Santé

L’affaire des statines pourrait être la première d'une longue série de nouvelles crises sanitaires

Temps de lecture : 11 min

L’Académie nationale de médecine a cherché à comprendre les causes et les conséquences de la violente polémique suscitée, il y a cinq ans, par ces célèbres médicaments «anti-cholestérol». Édifiant.

Célèbre famille de médicaments, les statines sont très largement prescrites depuis vingt ans à travers le monde. | Joshua Coleman via Unsplash License by

On peut faire commencer l'affaire il y a cinq ans avec Philippe Even. Ce pneumologue-mandarin parisien à la longue carrière controversée avait, quelques mois auparavant, publié un retentissant Guide des 4.000 médicaments utiles, inutiles ou dangereux, une provocation cosignée avec Bernard Debré, alors député (UMP, Paris) et ancien spécialiste d’urologie.

Grisé par son succès, Philippe Even récidivait en cavalier seul et avec une cible majeure: les statines. Une cible de choix que cette célèbre famille de médicaments, très largement prescrits depuis vingt ans à travers le monde, pour réduire les risques cardiovasculaires associés aux anomalies des concentrations sanguines en cholestérol.

La vérité sur le cholestérol connut le succès que rencontrent habituellement en France les ouvrages expliquant au grand public (avec quelques accents complotistes) les dangers (réels ou fantasmés) des médicaments autorisés à être mis sur le marché. Un succès amplifié par quelques polémiques récurrentes sur plateaux radiotélévisés.

«Concernant les statines, le Pr Even n’est pas le premier à prendre les habits du procureur-dénonciateur, écrivions-nous alors sur Slate.fr.
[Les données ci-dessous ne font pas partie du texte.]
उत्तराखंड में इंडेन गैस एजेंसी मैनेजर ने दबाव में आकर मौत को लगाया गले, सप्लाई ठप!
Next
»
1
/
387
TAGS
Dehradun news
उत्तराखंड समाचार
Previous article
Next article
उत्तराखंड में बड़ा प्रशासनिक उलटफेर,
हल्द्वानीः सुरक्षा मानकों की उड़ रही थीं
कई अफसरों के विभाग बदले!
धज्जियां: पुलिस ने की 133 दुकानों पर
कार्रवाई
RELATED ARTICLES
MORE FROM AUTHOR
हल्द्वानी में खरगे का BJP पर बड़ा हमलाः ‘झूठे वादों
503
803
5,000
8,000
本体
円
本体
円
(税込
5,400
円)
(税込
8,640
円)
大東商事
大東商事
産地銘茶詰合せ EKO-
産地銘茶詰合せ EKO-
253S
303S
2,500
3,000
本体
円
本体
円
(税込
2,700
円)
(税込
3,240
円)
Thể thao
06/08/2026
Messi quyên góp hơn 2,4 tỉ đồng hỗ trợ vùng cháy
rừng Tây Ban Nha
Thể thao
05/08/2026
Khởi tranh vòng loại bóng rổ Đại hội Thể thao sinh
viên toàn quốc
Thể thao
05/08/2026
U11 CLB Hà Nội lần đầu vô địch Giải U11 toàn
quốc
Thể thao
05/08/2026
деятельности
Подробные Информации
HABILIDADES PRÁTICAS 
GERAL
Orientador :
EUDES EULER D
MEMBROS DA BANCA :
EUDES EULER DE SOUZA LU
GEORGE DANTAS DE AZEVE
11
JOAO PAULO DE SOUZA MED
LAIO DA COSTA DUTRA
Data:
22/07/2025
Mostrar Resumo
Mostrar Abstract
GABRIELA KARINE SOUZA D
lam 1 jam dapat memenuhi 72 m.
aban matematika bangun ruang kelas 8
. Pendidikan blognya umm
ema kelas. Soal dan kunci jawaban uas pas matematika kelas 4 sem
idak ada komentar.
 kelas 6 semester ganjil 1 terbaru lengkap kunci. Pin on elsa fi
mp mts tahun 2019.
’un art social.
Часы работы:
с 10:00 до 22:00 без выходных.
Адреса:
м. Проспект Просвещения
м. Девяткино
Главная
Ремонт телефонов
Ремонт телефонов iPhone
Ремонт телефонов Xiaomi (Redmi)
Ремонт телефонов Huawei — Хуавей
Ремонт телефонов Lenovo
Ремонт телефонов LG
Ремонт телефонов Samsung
Il met ici les pas dans ceux d’un véritable croisé, le Dr Michel de Lorgeril, qui milite depuis plusieurs années comme on peut le voir sur le site de ce cardiologue et chercheur au CNRS dénonçant “la plus grande arnaque de la médecine scientifique”. La commercialisation d’une nouvelle édition de l’ouvrage accusateur du Dr de Lorgeril, Cholestérol, mensonges et propagandes, coïncide d’ailleurs avec la sortie en librairie du brûlot du Pr Even.»
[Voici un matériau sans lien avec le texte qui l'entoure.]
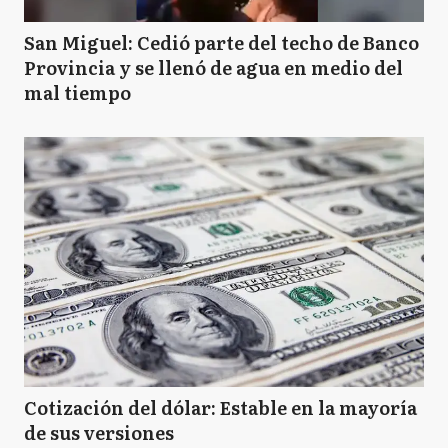
San Miguel: Cedió parte del techo de Banco
Provincia y se llenó de agua en medio del
mal tiempo
Cotización del dólar: Estable en la mayoría
de sus versiones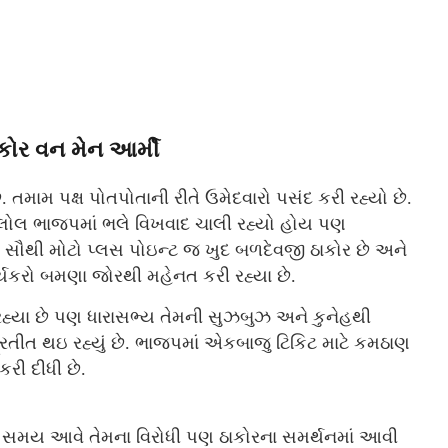
કોર વન મેન આર્મી
મામ પક્ષ પોતપોતાની રીતે ઉમેદવારો પસંદ કરી રહ્યો છે.
 કલોલ ભાજપમાં ભલે વિખવાદ ચાલી રહ્યો હોય પણ
સનો સૌથી મોટો પ્લસ પોઇન્ટ જ ખુદ બળદેવજી ઠાકોર છે અને
ર્યકરો બમણા જોરથી મહેનત કરી રહ્યા છે.
રહ્યા છે પણ ધારાસભ્ય તેમની સુઝબુઝ અને કુનેહથી
્રતીત થઇ રહ્યું છે. ભાજપમાં એકબાજુ ટિકિટ માટે કમઠાણ
કરી દીધી છે.
 સમય આવે તેમના વિરોધી પણ ઠાકોરના સમર્થનમાં આવી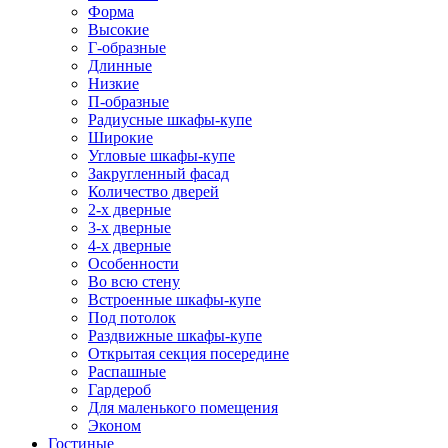
Форма
Высокие
Г-образные
Длинные
Низкие
П-образные
Радиусные шкафы-купе
Широкие
Угловые шкафы-купе
Закругленный фасад
Количество дверей
2-х дверные
3-х дверные
4-х дверные
Особенности
Во всю стену
Встроенные шкафы-купе
Под потолок
Раздвижные шкафы-купе
Открытая секция посередине
Распашные
Гардероб
Для маленького помещения
Эконом
Гостиные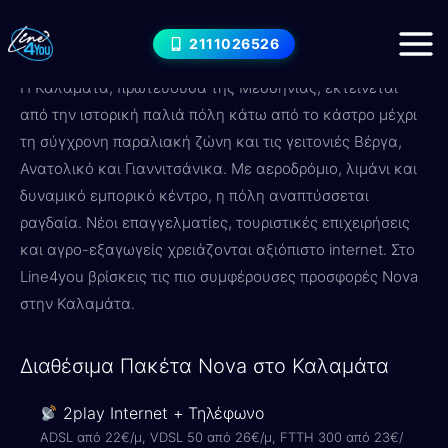
Μετάβαση
Internet στο Καλαμάτα — Nova
στο
2111026526
Πακέτα & Τιμές 2026
περιεχόμενο
Η Καλαμάτα, πρωτεύουσα της Μεσσηνίας, εκτείνεται
από την ιστορική παλιά πόλη κάτω από το κάστρο μέχρι
τη σύγχρονη παραλιακή ζώνη και τις γειτονιές Βέργα,
Ανατολικό και Γιαννιτσάνικα. Με αεροδρόμιο, λιμάνι και
δυναμικό εμπορικό κέντρο, η πόλη αναπτύσσεται
ραγδαία. Νέοι επαγγελματίες, τουριστικές επιχειρήσεις
και αγρο-εξαγωγείς χρειάζονται αξιόπιστο internet. Στο
Line4you βρίσκεις τις πιο συμφέρουσες προσφορές Nova
στην Καλαμάτα.
Διαθέσιμα Πακέτα Nova στο Καλαμάτα
2play Internet + Τηλέφωνο
ADSL από 22€/μ, VDSL 50 από 26€/μ, FTTH 300 από 23€/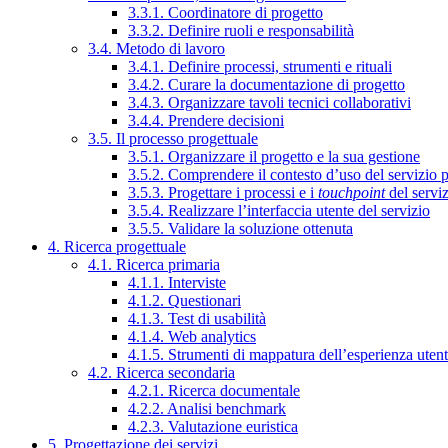
3.3.1. Coordinatore di progetto
3.3.2. Definire ruoli e responsabilità
3.4. Metodo di lavoro
3.4.1. Definire processi, strumenti e rituali
3.4.2. Curare la documentazione di progetto
3.4.3. Organizzare tavoli tecnici collaborativi
3.4.4. Prendere decisioni
3.5. Il processo progettuale
3.5.1. Organizzare il progetto e la sua gestione
3.5.2. Comprendere il contesto d’uso del servizio 
3.5.3. Progettare i processi e i
touchpoint
del servi
3.5.4. Realizzare l’interfaccia utente del servizio
3.5.5. Validare la soluzione ottenuta
4. Ricerca progettuale
4.1. Ricerca primaria
4.1.1. Interviste
4.1.2. Questionari
4.1.3. Test di usabilità
4.1.4. Web analytics
4.1.5. Strumenti di mappatura dell’esperienza uten
4.2. Ricerca secondaria
4.2.1. Ricerca documentale
4.2.2. Analisi benchmark
4.2.3. Valutazione euristica
5. Progettazione dei servizi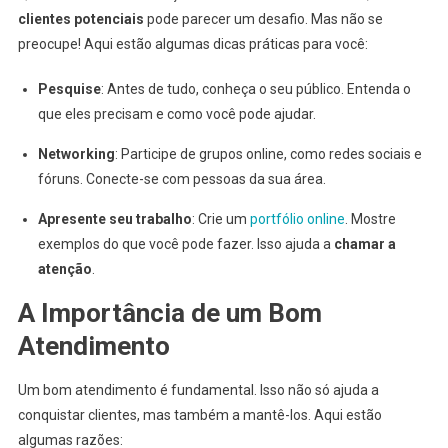
clientes potenciais
pode parecer um desafio. Mas não se
preocupe! Aqui estão algumas dicas práticas para você:
Pesquise
: Antes de tudo, conheça o seu público. Entenda o
que eles precisam e como você pode ajudar.
Networking
: Participe de grupos online, como redes sociais e
fóruns. Conecte-se com pessoas da sua área.
Apresente seu trabalho
: Crie um
portfólio online
. Mostre
exemplos do que você pode fazer. Isso ajuda a
chamar a
atenção
.
A Importância de um Bom
Atendimento
Um bom atendimento é fundamental. Isso não só ajuda a
conquistar clientes, mas também a mantê-los. Aqui estão
algumas razões: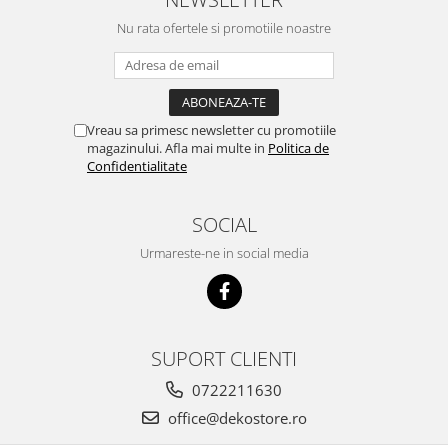
Nu rata ofertele si promotiile noastre
Vreau sa primesc newsletter cu promotiile
magazinului. Afla mai multe in
Politica de
Confidentialitate
SOCIAL
Urmareste-ne in social media
SUPORT CLIENTI
0722211630
office@dekostore.ro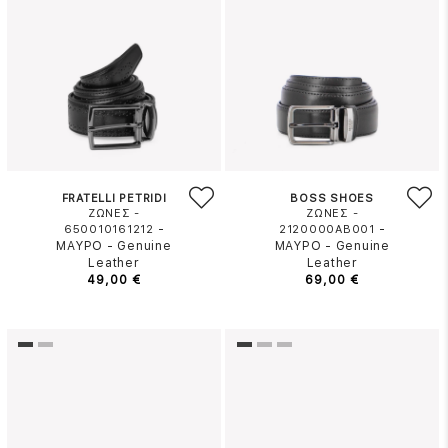
FRATELLI PETRIDI
BOSS SHOES
ΖΩΝΕΣ -
ΖΩΝΕΣ -
-
-
650010161212
2120000AB001
ΜΑΥΡΟ
-
Genuine
ΜΑΥΡΟ
-
Genuine
Leather
Leather
49,00 €
69,00 €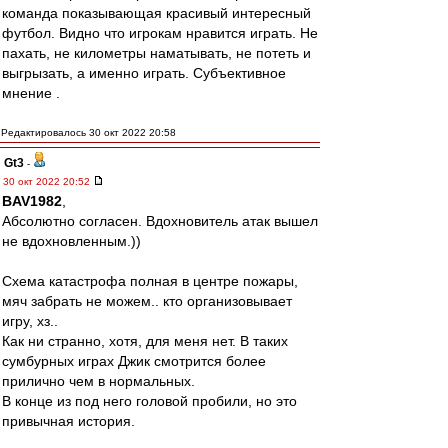
команда показывающая красивый интересный
футбол. Видно что игрокам нравится играть. Не
пахать, не километры наматывать, не потеть и
выгрызать, а именно играть. Субъективное
мнение .
Редактировалось 30 окт 2022 20:58
Gt3
-
30 окт 2022 20:52
BAV1982
,
Абсолютно согласен. Вдохновитель атак вышел
не вдохновленным.))
Схема катастрофа полная в центре пожары,
мяч забрать не можем.. кто организовывает
игру, хз..
Как ни странно, хотя, для меня нет. В таких
сумбурных играх Джик смотрится более
прилично чем в нормальных.
В конце из под него головой пробили, но это
привычная история.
Un réquisitoire pas sans fondement mais au caractère outrancier

Cinq ans après, le Pr Even et le Dr de Lorgeril ne sont plus guère invités sur les plateaux d’hier. Pour autant, les polémiques et les interrogations qu’ils déclenchèrent alors sont loin d’être éteintes. Et l’Académie nationale de médecine vient de relire, de manière originale, l’affaire des statines. Elle vient de rendre public un rapport riche d’enseignements, une sorte de contre-enquête professionnelle: «Efficacité et effets indésirables des statines: évidences et polémiques».
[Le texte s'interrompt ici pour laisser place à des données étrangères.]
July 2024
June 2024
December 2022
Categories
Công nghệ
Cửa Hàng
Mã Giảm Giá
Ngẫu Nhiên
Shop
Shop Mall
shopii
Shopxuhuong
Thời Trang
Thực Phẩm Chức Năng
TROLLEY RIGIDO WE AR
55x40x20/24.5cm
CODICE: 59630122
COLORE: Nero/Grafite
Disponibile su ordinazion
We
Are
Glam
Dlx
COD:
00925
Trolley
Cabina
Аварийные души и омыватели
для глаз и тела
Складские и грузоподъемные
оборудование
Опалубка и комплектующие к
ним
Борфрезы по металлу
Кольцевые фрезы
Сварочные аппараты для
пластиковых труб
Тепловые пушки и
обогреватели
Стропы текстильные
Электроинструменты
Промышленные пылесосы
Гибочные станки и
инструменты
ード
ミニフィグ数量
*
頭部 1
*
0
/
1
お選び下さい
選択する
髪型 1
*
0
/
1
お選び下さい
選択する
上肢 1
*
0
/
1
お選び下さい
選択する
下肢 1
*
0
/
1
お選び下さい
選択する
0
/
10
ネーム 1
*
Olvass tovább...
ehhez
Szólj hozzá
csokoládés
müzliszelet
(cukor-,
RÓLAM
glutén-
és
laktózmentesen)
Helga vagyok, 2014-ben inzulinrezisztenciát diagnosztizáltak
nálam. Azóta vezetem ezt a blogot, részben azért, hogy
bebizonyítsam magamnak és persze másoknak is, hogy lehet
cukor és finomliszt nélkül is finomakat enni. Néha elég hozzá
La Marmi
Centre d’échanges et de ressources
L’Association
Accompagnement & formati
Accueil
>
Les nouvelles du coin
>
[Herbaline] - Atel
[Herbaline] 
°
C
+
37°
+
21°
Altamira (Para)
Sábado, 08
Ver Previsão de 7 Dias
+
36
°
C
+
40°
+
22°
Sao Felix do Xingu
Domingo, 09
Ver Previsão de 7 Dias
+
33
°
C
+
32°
Que dire, raisonnablement, des statines? Que ce ne sont pas les médicaments miracles «anti-cholestérol» que Big Pharma (et ses innombrables relais) ont vantés. Mais que ce ne sont pas non plus des toxiques aveuglément mis sur le marché à prix d’or pour le plus grand bénéfice de l’industrie, des pharmaciens et des médecins. Efficaces pour prévenir les rechutes chez celles et ceux ayant déjà été victimes d’accidents vasculaires, les statines exposent aussi à certains effets indésirables (musculaires, hépatiques et rénaux) parfois graves. Et la vérité impose de souligner que les membres de cette famille de médicaments ont fait (et font encore) l’objet de prescriptions massives qui dépassent de beaucoup le cadre de leurs indications officielles: on les utilise ainsi en prévention dite «primaire» afin de prévenir les accidents cardiovasculaires avant qu’ils ne surviennent. Des débordements tacitement autorisés par les ministres de la Santé et les caisses d’assurance maladie sans que jamais ne soit calculé avec précision le rapport bénéfice-risque.

«L’importance donnée à ces ouvrages témoigne des travers de notre société –où scandale rime trop souvent avec succès.»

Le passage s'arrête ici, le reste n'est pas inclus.